» **Exercise description**
Could you rewrite every line of text in the data below as a JSON list of strings, with one string per line, blank lines skipped and the pictures left out?

Records from a data source:
BEGIN

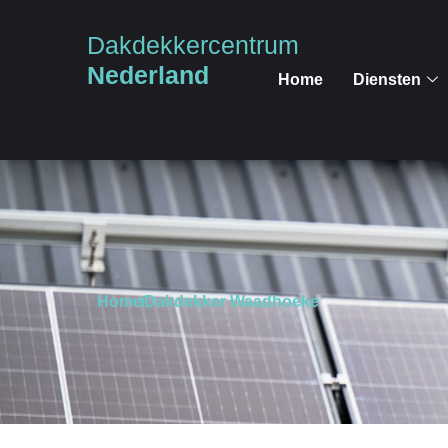
Dakdekkercentrum
Nederland
Home
Diensten
Home
Dakdekker Waadhoeke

END

» **Output of the exercise**
[
  "Dakdekkercentrum",
  "Nederland",
  "Home",
  "Diensten",
  "Home",
  "Dakdekker Waadhoeke"
]